The Swiss military has indicated it will not be adopting the policy, meaning that those completing their compulsory service will not be given leeway to return should their partners give birth. The only exception is where the pregnancy could be described as ‘high risk'. 

Military service is proscribed under the Swiss constitution for men only. The proposed Swiss ordinance would only apply to regular employment, not constitutionally-proscribed military service. 

Recruits are required to complete 18 weeks of military boot camp once they reach the age of 18.

They must then complete several weeks in the army per year until they have completed a minimum of 245 days of military service. 

A referendum held in 2013 on whether to keep compulsory military service in Switzerland attracted a majority of support. 

In recent years, the civilian service option has become more popular, with military authorities concerned about dwindling numbers. 

READ: The Swiss army's growing problem with military service 

The military has hit back, saying that while the parental leave plan will not be implemented, there are a range of other options for expecting fathers to see their children. 

A spokesman for the military, Daniel Reist, told Swiss newspaper Watson that while the military was aware that compulsory service “can cause inconvenience”, the army was sensitive to the needs of families. 

Reist said that fathers could apply for leave ahead of time, although this would need to be approved by their responsible officer. 

"A father-to-be can apply for personal leave for the birth date, which few commanders would deny, provided that the military achievements of the person applying for military service and the service company permit this,” he said. 

"The army has not closed its eyes to the modern division of roles within the family.”

According to the military's internal rules for postponement, an order can be made where the "private interest of the applicant outweighs the public interest in the performance of the (compulsory service)”.

• **Data supplied**:
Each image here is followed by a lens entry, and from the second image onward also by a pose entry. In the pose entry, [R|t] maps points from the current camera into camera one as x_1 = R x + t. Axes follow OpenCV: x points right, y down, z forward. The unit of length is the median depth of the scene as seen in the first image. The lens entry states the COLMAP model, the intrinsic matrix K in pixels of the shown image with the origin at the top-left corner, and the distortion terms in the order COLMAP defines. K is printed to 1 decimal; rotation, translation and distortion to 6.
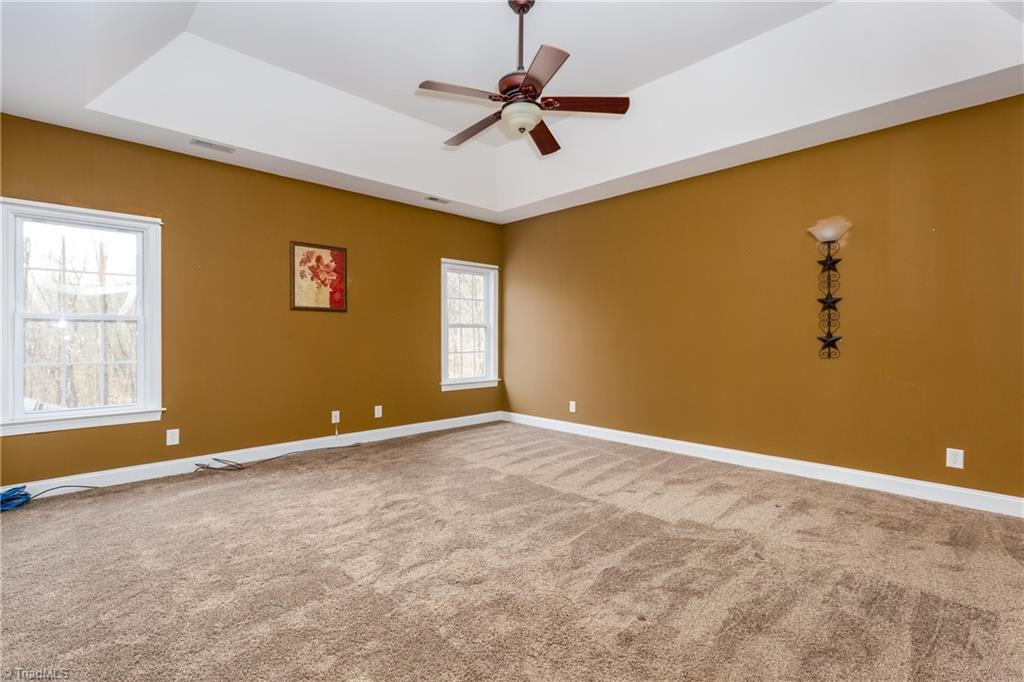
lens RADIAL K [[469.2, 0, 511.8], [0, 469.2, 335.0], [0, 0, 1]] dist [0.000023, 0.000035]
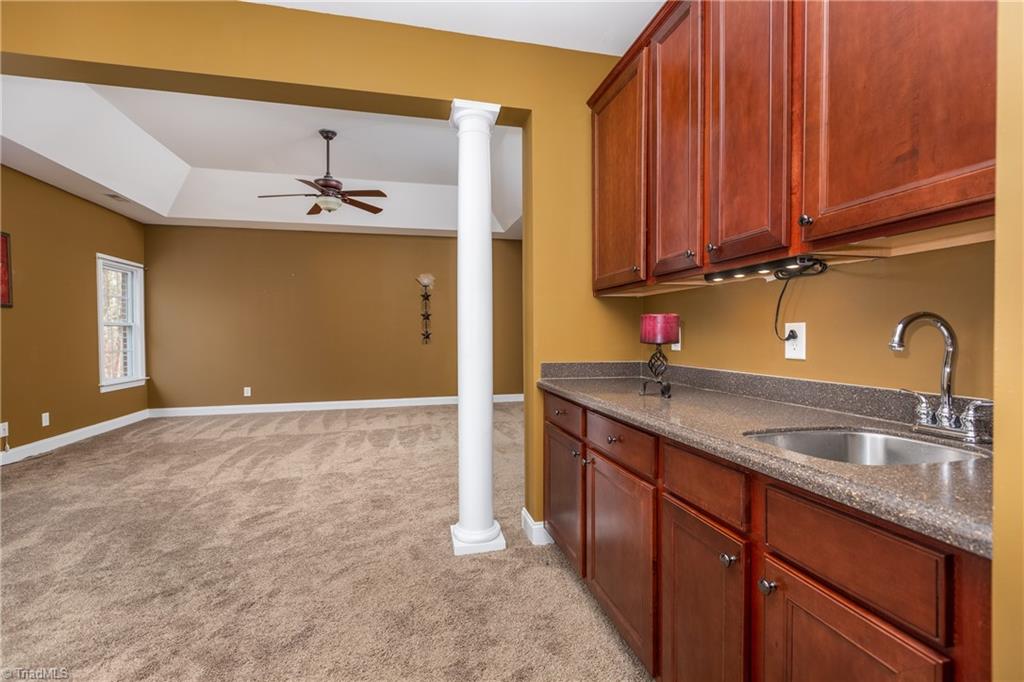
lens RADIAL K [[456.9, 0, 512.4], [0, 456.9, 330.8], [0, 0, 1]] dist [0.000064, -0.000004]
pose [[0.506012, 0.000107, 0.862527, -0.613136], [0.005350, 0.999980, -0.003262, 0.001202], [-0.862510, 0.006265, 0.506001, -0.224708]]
==
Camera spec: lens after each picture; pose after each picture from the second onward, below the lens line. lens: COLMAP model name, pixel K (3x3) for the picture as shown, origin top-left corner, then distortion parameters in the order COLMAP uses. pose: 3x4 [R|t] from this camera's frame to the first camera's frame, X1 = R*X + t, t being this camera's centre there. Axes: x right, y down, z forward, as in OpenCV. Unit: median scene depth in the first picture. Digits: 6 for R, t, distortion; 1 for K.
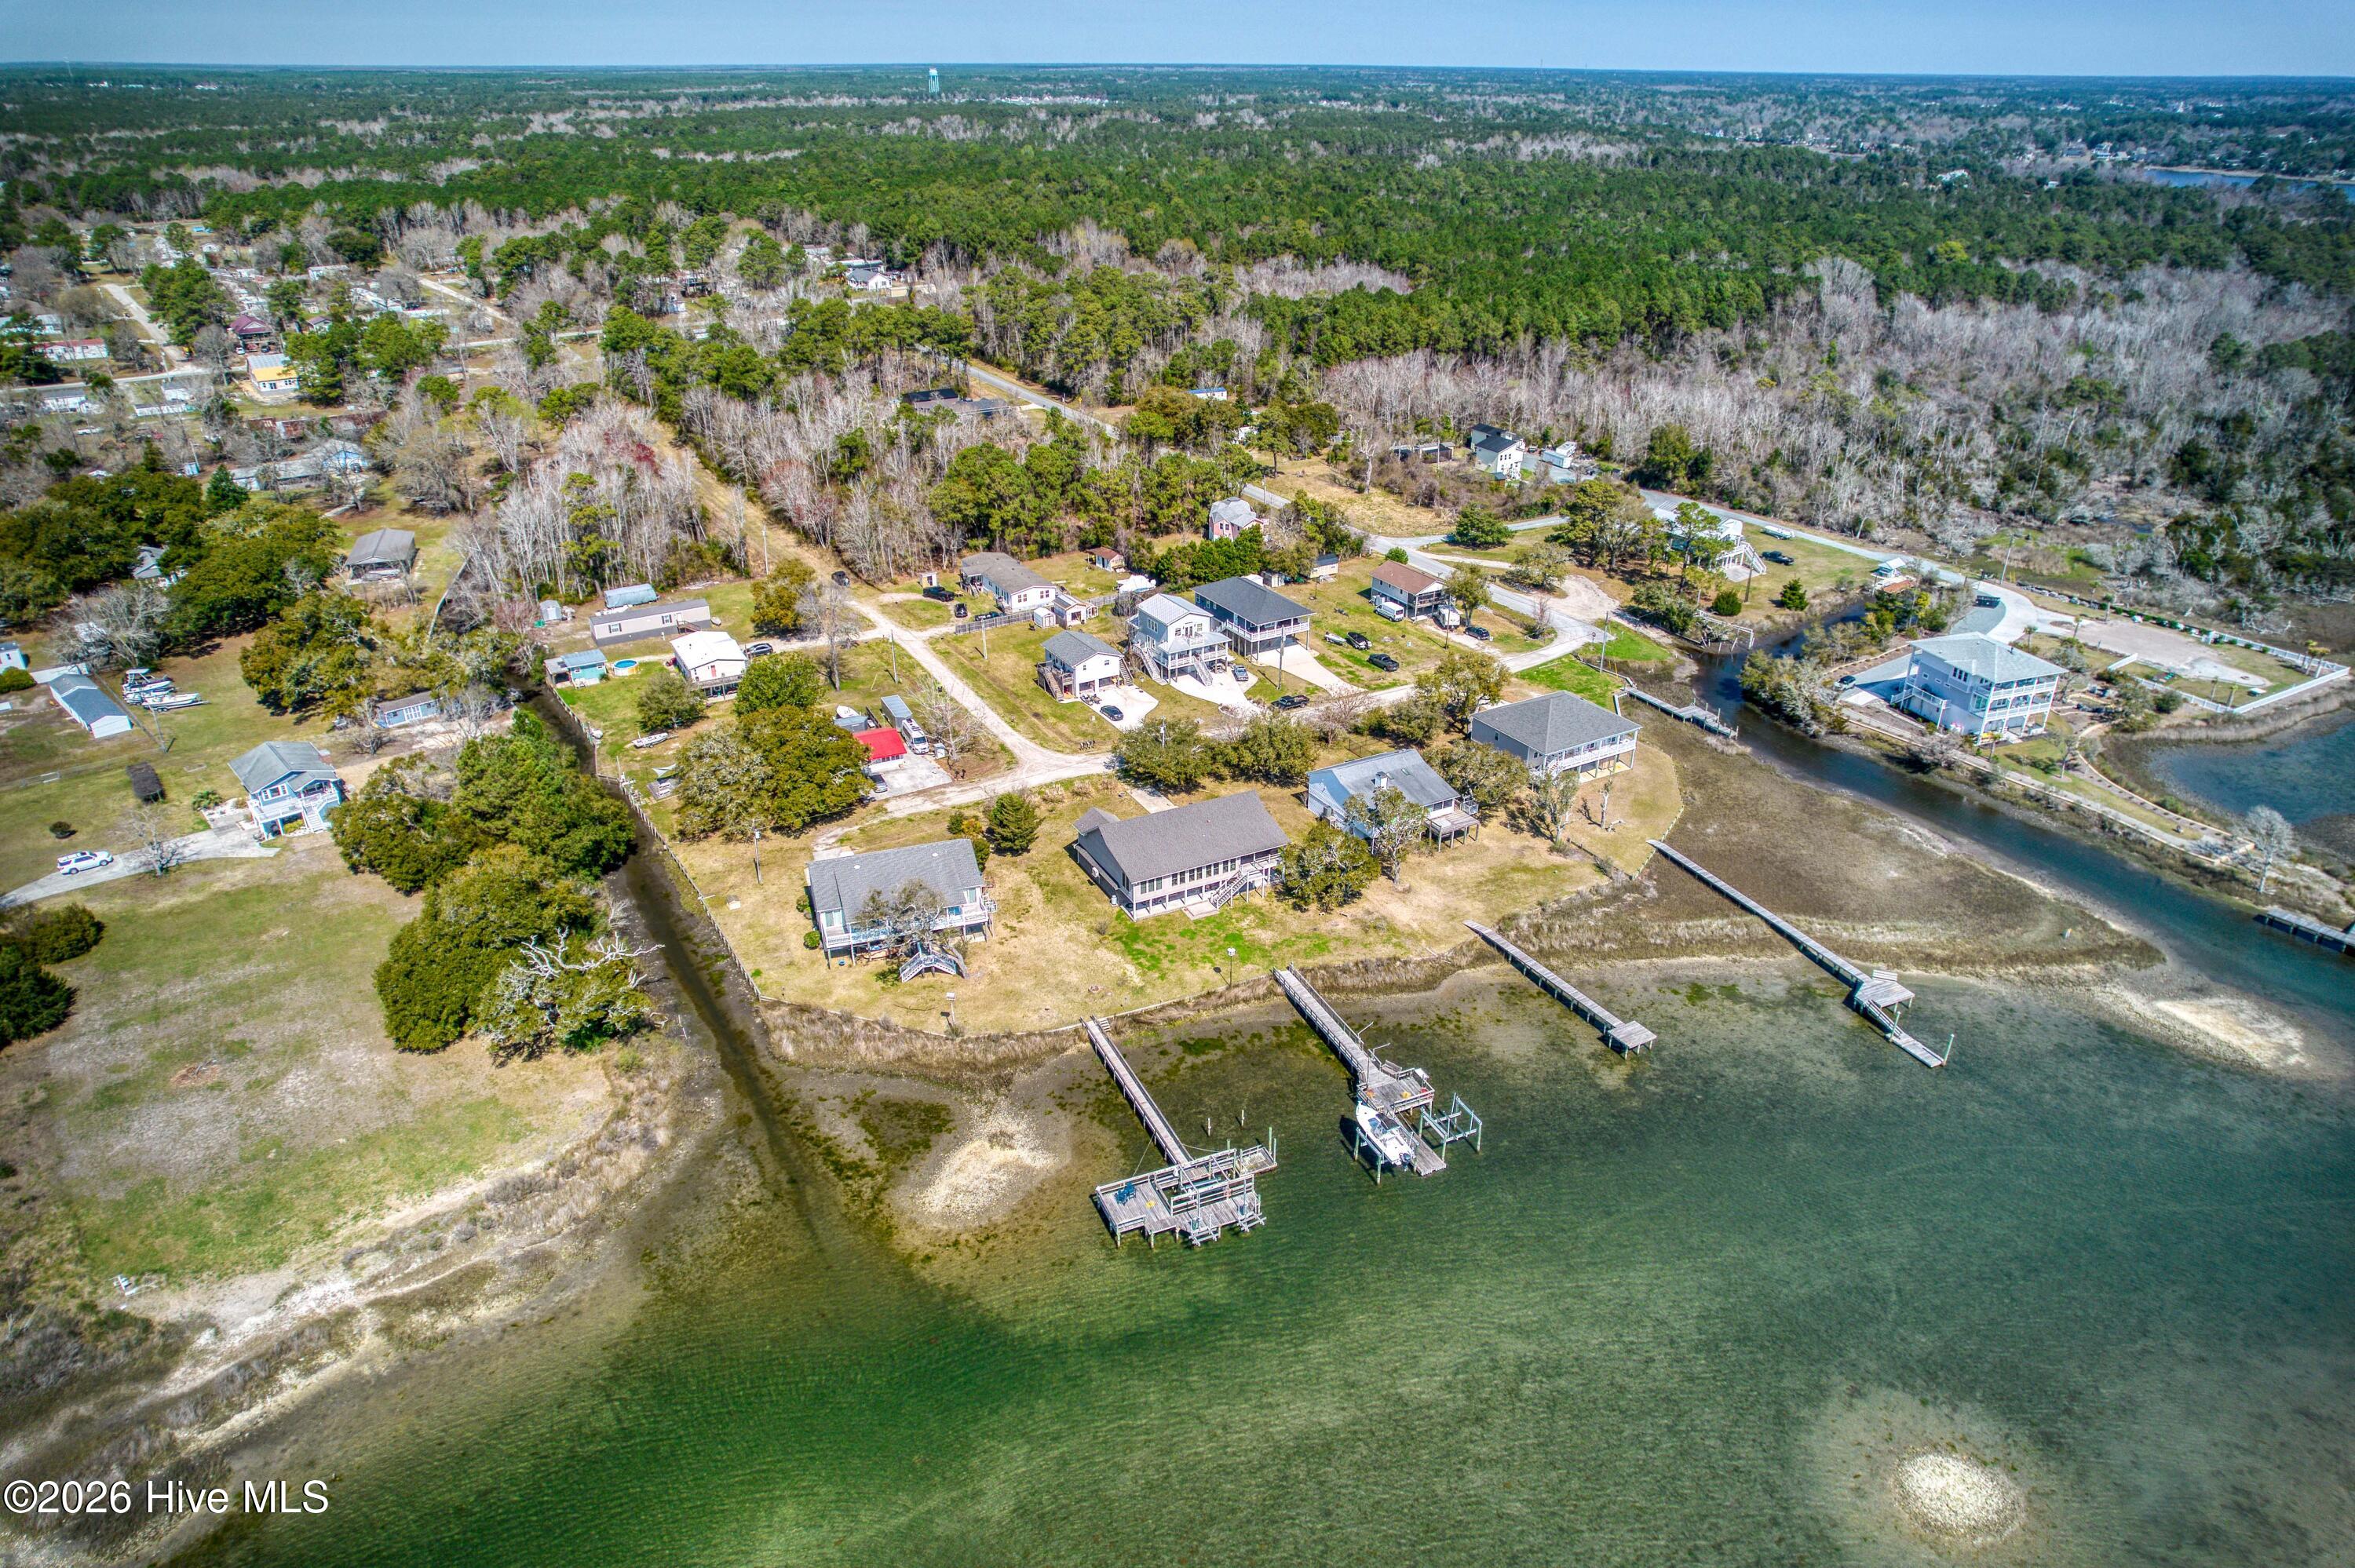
---
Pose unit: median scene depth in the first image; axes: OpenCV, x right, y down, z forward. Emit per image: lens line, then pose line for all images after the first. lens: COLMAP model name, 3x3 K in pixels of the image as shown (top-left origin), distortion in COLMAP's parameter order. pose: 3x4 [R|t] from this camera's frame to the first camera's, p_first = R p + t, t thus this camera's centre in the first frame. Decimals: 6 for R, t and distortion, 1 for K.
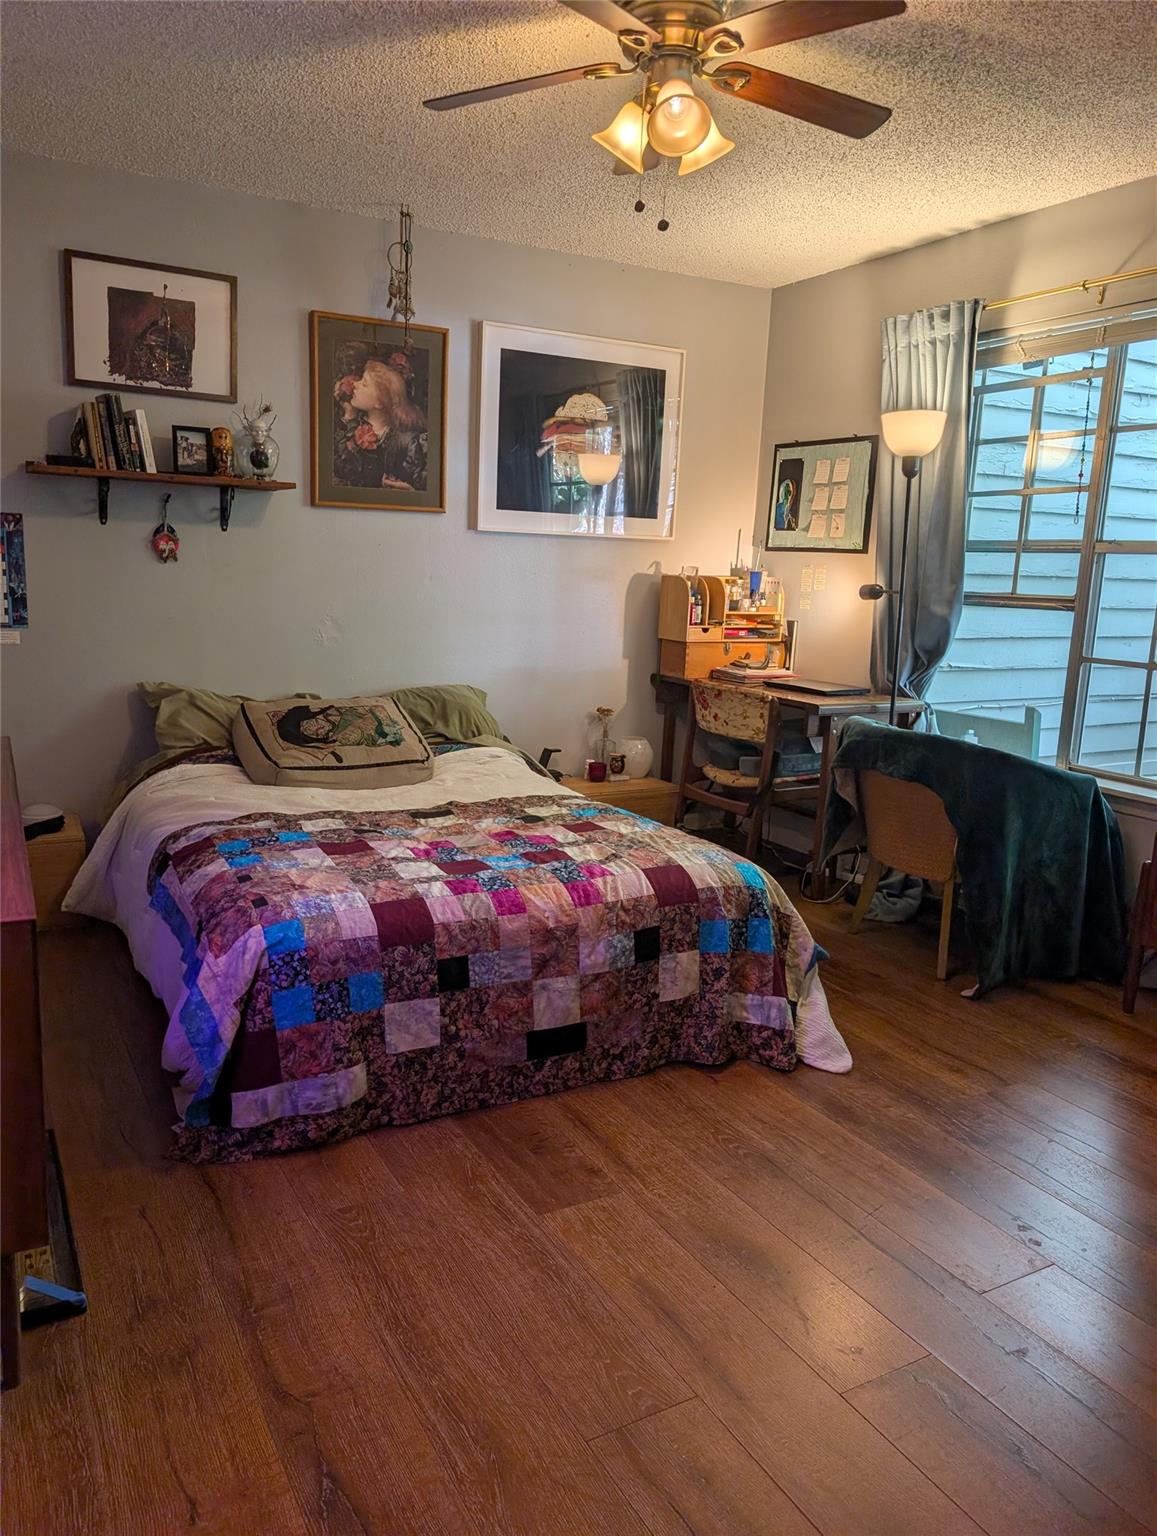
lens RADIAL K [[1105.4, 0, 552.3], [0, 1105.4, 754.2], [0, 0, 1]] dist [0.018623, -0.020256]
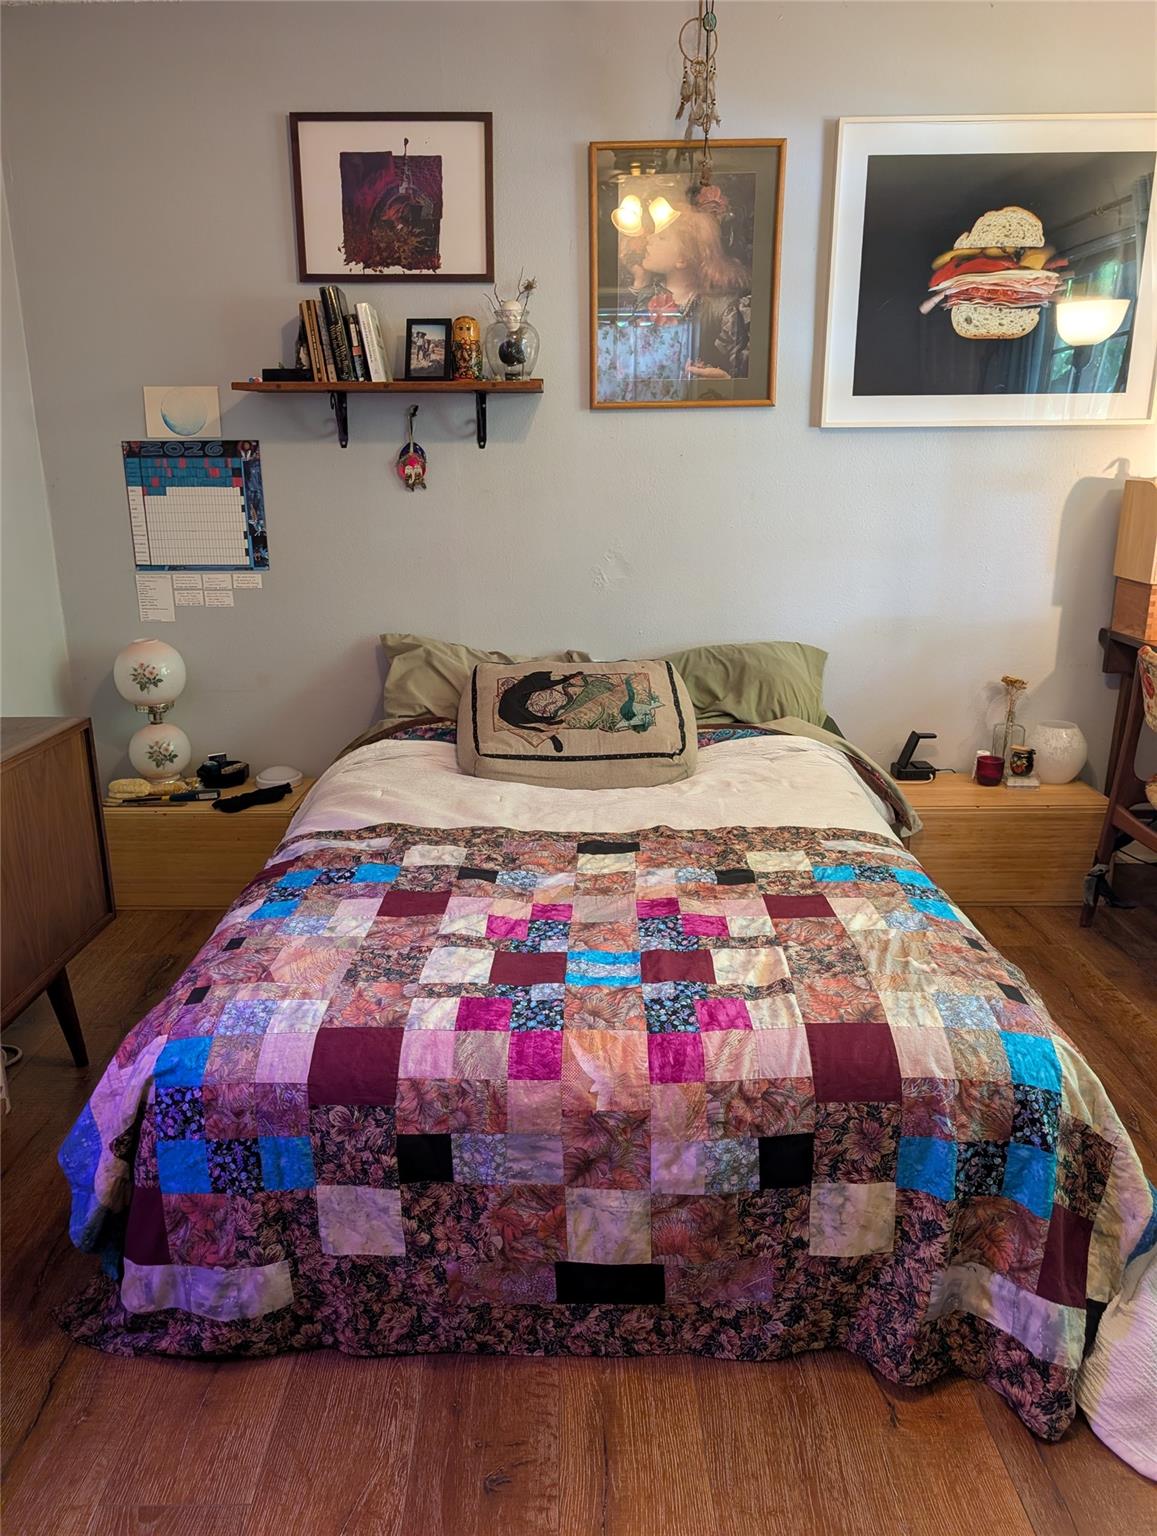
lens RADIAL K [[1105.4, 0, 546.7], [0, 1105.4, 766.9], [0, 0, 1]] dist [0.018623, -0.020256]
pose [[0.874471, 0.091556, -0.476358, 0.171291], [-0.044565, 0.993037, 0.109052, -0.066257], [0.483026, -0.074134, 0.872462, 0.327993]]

• **Tasks**:
A: Translate this sentence from the Swiss military service article into German: "Recruits are required to complete 18 weeks of military boot camp once they reach the age of 18."
B: According to the Swiss military service article, what is the minimum number of days of military service recruits must complete?
C: From the Swiss military service article, reproduce the passage starting at "The Swiss military" and ending at "of military service.".

• **Results in order**:
A: Rekruten müssen 18 Wochen militärische Grundausbildung absolvieren, sobald sie das Alter von 18 Jahren erreichen.

B: A minimum of 245 days.

C:
The Swiss military has indicated it will not be adopting the policy, meaning that those completing their compulsory service will not be given leeway to return should their partners give birth. The only exception is where the pregnancy could be described as ‘high risk'. 

Military service is proscribed under the Swiss constitution for men only. The proposed Swiss ordinance would only apply to regular employment, not constitutionally-proscribed military service. 

Recruits are required to complete 18 weeks of military boot camp once they reach the age of 18.

They must then complete several weeks in the army per year until they have completed a minimum of 245 days of military service.